The National Parks Have Never Been More Popular (FiveThirtyEight)

I love this piece by Andrew Flowers because it combines two of my favorite things: the great outdoors and data. Flowers doesn’t make use of any fancy statistical techniques, but rather sets out to explore historical data from the National Park Service and chart how popular the national parks have been over time. To no one’s surprise, some of the classics are found at the top of the list, with the Great Smokies at the top (with about 10 million average annual visitors, nearly double the second place Grand Canyon’s 4.5 million visitors). Other icon parks like Yosemite and Yellowstone also make the top 5. But what makes me super jealous of this piece is one graph in particular, where Flowers plots the national parks’ change in annual rankings over time. I’m obsessed with his “bump chart” and have found myself returning to this article constantly as I’ve tried to build similar charts in my own projects.

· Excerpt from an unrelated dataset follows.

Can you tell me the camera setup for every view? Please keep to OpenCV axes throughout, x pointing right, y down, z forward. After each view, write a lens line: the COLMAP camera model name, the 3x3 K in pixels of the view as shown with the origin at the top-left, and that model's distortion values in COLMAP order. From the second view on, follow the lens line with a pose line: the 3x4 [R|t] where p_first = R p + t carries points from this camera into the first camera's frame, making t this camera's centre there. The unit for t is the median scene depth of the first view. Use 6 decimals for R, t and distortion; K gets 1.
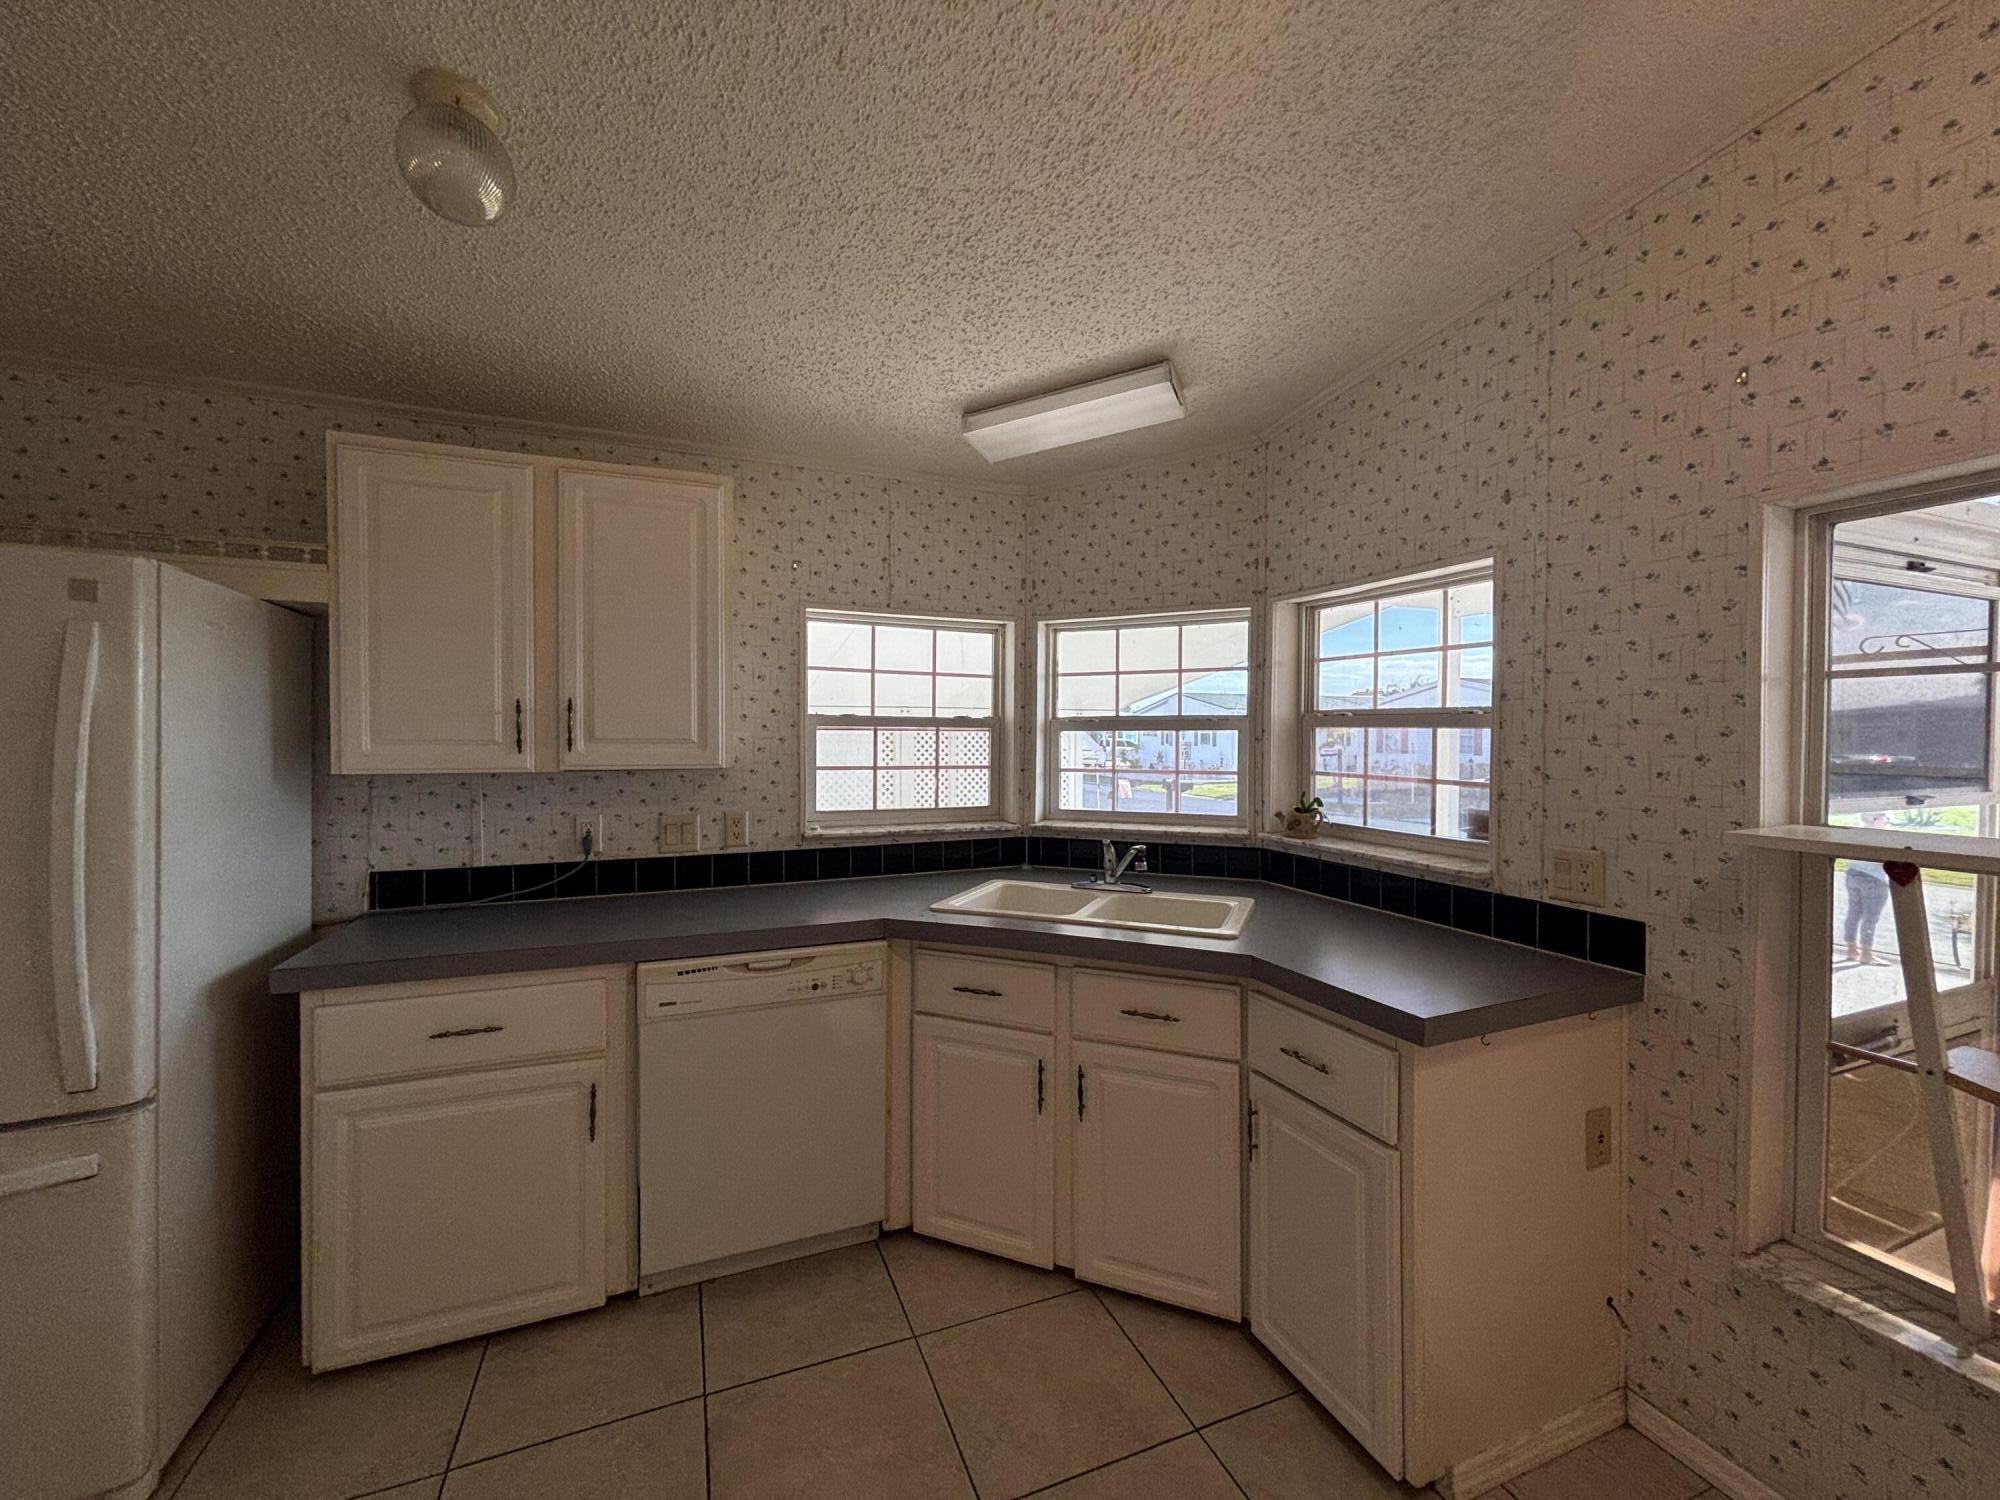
lens RADIAL K [[803.4, 0, 1006.1], [0, 803.4, 749.3], [0, 0, 1]] dist [-0.004349, -0.000628]
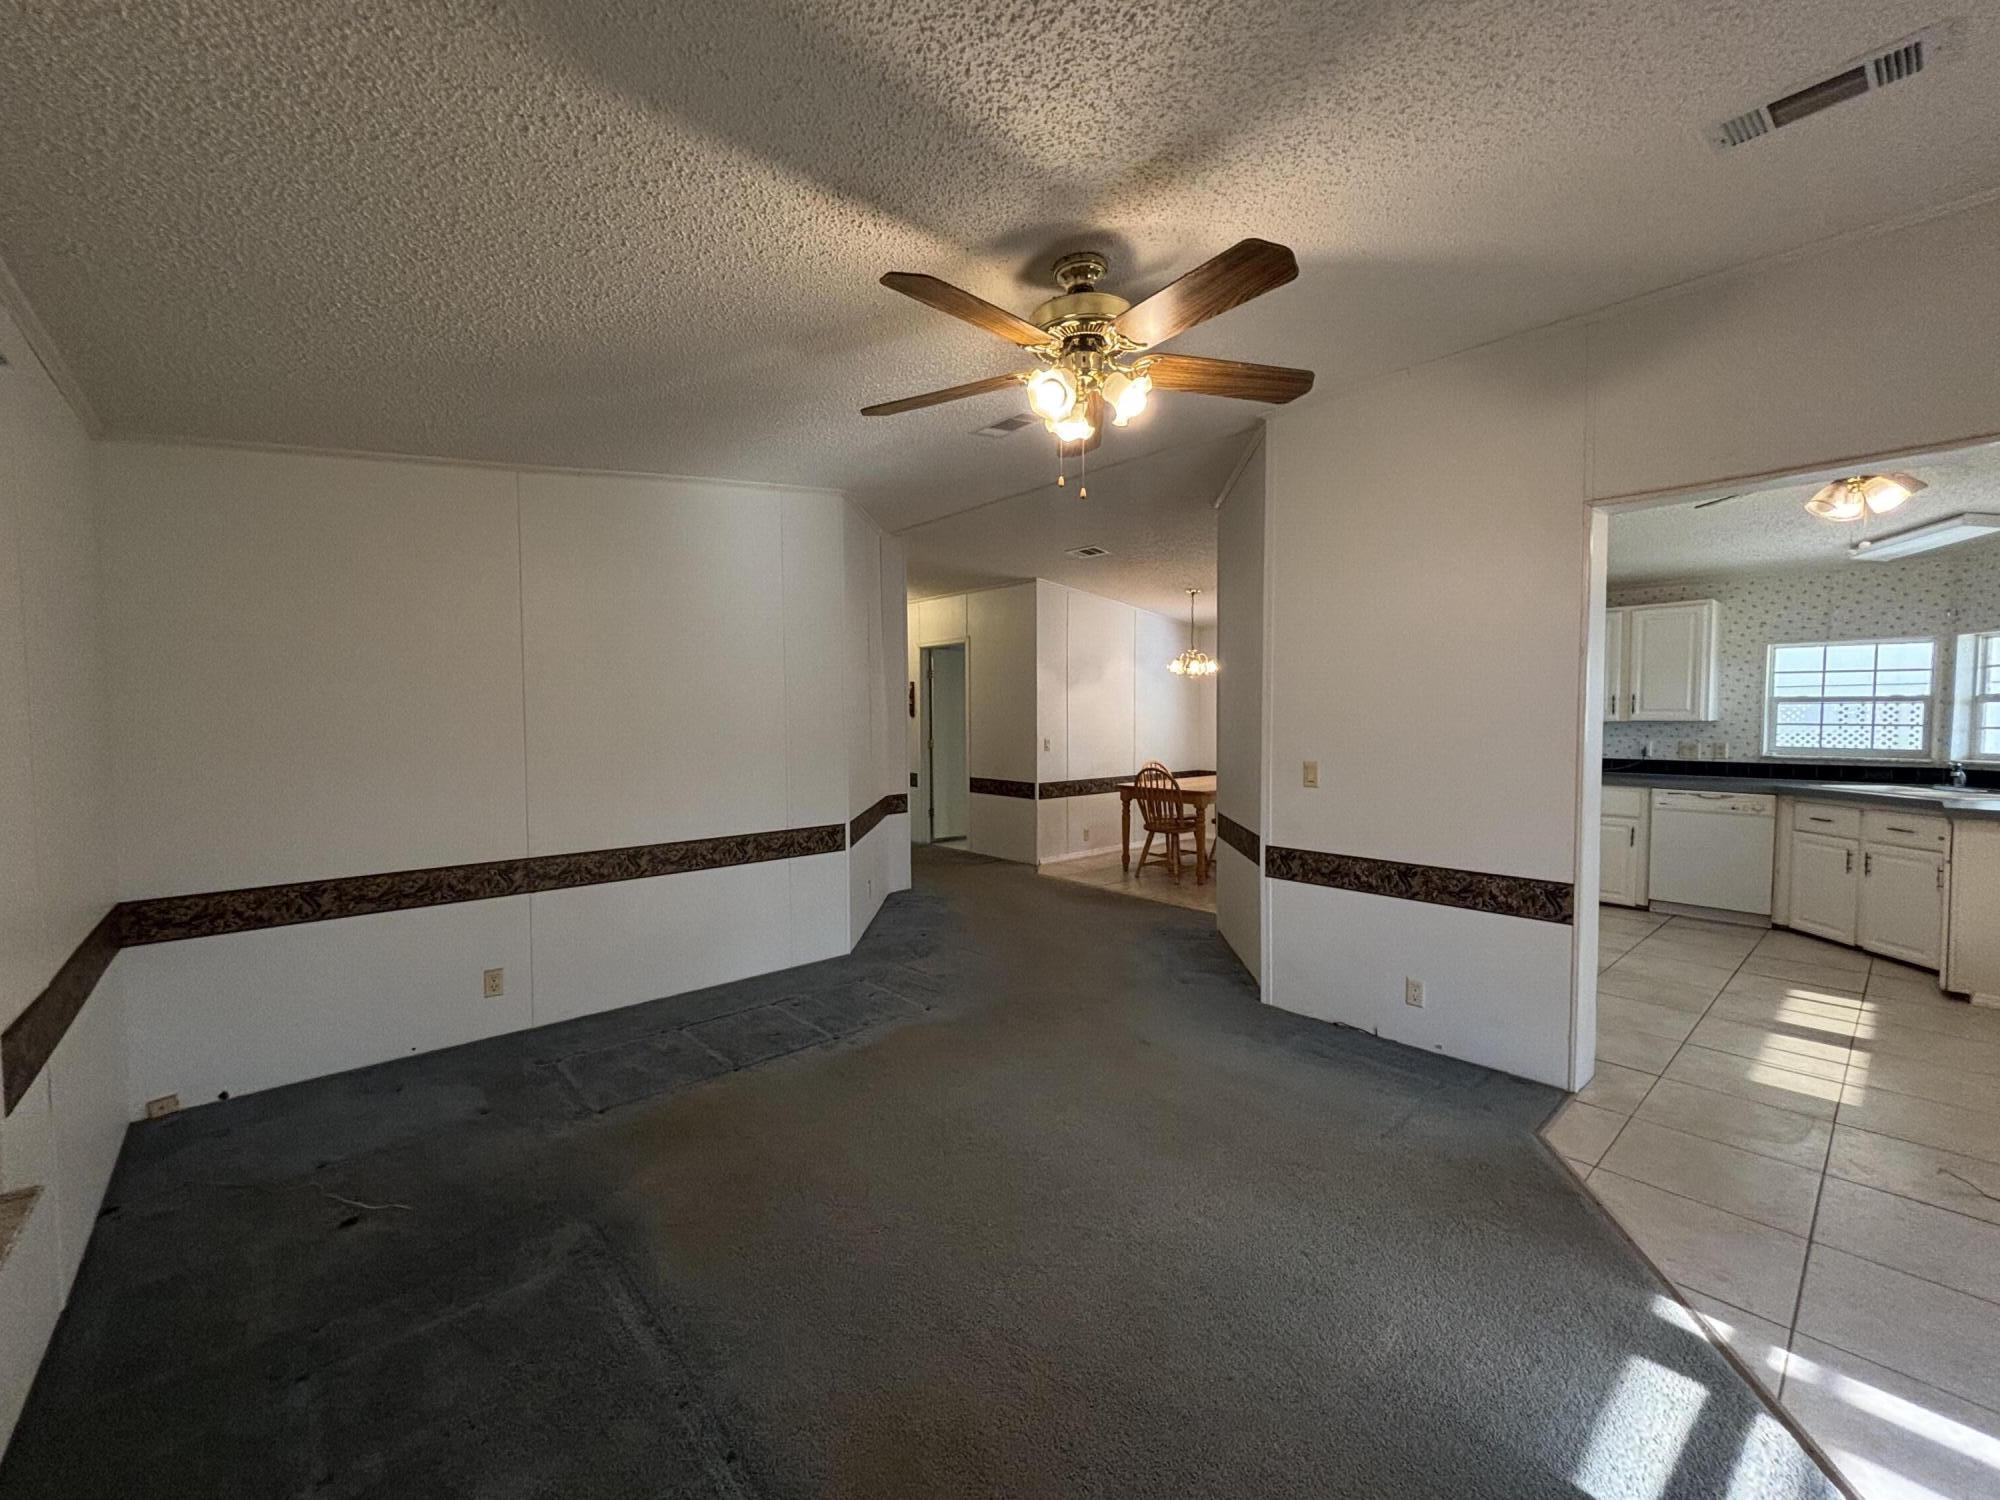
lens RADIAL K [[810.0, 0, 1000.0], [0, 810.0, 750.0], [0, 0, 1]] dist [0.002821, -0.000061]
pose [[0.325881, 0.039785, -0.944573, 1.123354], [-0.013576, 0.999208, 0.037403, 0.042643], [0.945313, 0.000635, 0.326163, -1.590796]]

We Read 150 Privacy Policies. They Were an Incomprehensible Disaster. (The Upshot)

Kevin Litman-Navarro put together this neat piece analyzing the texts of privacy policies from various companies. There are two things I really love about this article. First is how it makes use of a pretty unique dataset and charts different privacy policies in a way that makes for easy comparison across companies. The second is the author’s use of “scrollytelling” and interactive charts using D3. Reading through this piece, it really jumps out at you which companies employ particularly inscrutable privacy policies. Airbnb stands out at one of the denser ones (requiring nearly 40 minutes to read through) while also scoring high on complexity (which is based on factors like sentence length and vocabulary from a test developed by the education company Metametrics). On the other hand, the BBC sticks to a privacy policy that is far more readable than the others. After reading through this piece, I was left with a clear sense of which companies are aggressively trying to stake out in legal jargon expansive claims to collecting and selling your personal data, and which companies are more responsible stewards of personal data. The larger takeaway is a distrubing one. As Litman-Navarro puts it:

a significant chunk of the data collection economy is based on consenting to complicated documents that many Americans can’t understand.